You signed in with another tab or window. Reload to refresh your session.You signed out in another tab or window. Reload to refresh your session.You switched accounts on another tab or window. Reload to refresh your session.Dismiss alert
The endpoints in the reindexing module (_reindex, _update_by_query, _delete_by_query) can sometimes take a lot of time (minutes) to return a response depending on the request. This can lead to timeouts being hit by the RestClient if the configured socket timeout is too retstrictive. However on some environments configuring the socket timeout for the client is not enough - for example the AWS OpenSearch Service is sitting behind a load balancer with a timeout which is not configurable: https://repost.aws/knowledge-center/opensearch-http-504-gateway-timeout
This can lead to the case where a migration sends an expensive _update_by_query request, which does not yield a response before the load balancer hits the timeout, then the client receives a 504 response and marks the migration as failed. On subsequent runs, ElasticSearch Evolution tries again to send the request, which can now also fail due to conflicts since the initial request processing has not yet completed, which in turn agains fails the migration. This way the migration ends up being not executable if the request can't be processed fast enough.

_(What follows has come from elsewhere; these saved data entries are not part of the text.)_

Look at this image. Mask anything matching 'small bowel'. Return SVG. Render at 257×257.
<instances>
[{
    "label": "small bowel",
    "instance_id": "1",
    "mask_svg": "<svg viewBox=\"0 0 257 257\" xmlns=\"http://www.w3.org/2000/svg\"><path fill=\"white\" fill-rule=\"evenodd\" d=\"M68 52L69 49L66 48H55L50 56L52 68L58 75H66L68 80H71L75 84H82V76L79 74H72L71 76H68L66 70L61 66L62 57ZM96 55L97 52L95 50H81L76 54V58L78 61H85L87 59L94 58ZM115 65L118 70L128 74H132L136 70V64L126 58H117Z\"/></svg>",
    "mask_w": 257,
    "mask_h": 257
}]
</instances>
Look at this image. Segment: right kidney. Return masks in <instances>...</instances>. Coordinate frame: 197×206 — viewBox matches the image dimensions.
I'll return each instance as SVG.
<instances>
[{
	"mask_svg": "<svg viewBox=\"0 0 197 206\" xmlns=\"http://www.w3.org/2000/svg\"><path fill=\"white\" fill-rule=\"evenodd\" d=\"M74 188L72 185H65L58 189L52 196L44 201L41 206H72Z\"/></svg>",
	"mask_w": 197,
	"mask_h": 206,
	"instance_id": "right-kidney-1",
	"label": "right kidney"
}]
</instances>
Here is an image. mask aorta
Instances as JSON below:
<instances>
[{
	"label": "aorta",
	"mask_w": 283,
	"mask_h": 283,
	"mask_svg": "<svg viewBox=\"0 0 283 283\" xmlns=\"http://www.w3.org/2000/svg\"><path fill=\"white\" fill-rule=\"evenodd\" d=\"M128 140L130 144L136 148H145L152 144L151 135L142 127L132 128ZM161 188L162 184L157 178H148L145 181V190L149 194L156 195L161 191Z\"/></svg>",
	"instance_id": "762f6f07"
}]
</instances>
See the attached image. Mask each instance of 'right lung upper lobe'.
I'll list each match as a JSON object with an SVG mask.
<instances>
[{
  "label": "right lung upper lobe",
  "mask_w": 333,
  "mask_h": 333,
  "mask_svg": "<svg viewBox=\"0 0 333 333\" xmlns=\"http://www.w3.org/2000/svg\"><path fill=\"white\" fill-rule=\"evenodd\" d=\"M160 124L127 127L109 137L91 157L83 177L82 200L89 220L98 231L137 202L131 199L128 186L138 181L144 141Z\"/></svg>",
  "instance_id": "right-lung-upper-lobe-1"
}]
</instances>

This can be somewhat mitigated by adding the wait_for_completion=false parameter to the http request which will cause an immediate response with a task id and the request will be processed asynchronously. However this does not remove the possibility of running into conflicts when executing subsequent migrations which also update documents in the same index before the asynchronous request has finished processing.
A solution here would be to poll the _tasks endpoint for the given task until it completes successfully, or fail the migration if completes with errors. The proposal is to add the possibility for ElasticSearch evolution to do this automatically.
Proposal
If enabled, when executing migrations, if the defined request targets any of the reindexing module endpoints (_update_by_query, _delete_by_query, _reindex), and the wait_for_completion=false parameter is present, ElasticSearch Evolution will start polling the _tasks/<task_id> endpoint with the given task id with a configurable poll interval until the endpoint returns a response indicating the task has completed or until a configurable timout is reached. This can be configured with the following configuration properties for example:
spring.elasticsearch.evolution.await-task-completion which is false by default and can be used to enable this feature.
spring.elasticsearch.evolution.task-poll-interval which defines the poll interval ms when polling the _tasks endpoint.
spring.elasticsearch.evolution.task-timeout which defines the timeout period in ms after which polling of the _tasks will stop and the migration will be considered failed.
The _tasks endpoint does not provide explicit information whether a task has completed successfully or not, so the following logic can be used:
the completed field is true, if not wait until the next poll interval
the error field does not exist (it is added to the response if for example a painless script was provided which does not compile), if it exists then mark the migration as failed
the response.failures field is empty (it could contain for example conflict exceptions), if it is not empty then mark the migration as failed
if the response satisifes all 3 above, mark the migration as successful
This is also the reason why this feature is limited to the reindexing endpoints - the structure of the response field depends on what the task action is, so not all endpoints which support the wait_for_completion parameter will produce tasks with the same structure. Some endpoints don't even return a task id if the wait_for_completion parameter is given, for example the _tasks api waits for the matching tasks to complete before returning a response if this parameter is set to true.
In order to support this functionality for reindexing migrations which are already existing and applied to some environments, but will be applied to other environments in the future, an additional configuration property can be added (spring.elasticsearch.evolution.use-tasks-by-default by default false) which will make ElasticSearch Evolution automatically add the wait_for_completion=false parameter to reindexing migrations when executing them, if the parameter is not explicitly set (regardless if the value is true or false). This will remove the need for manually updating the valid checksums in the history index if someone wants use this feature for already existing migrations.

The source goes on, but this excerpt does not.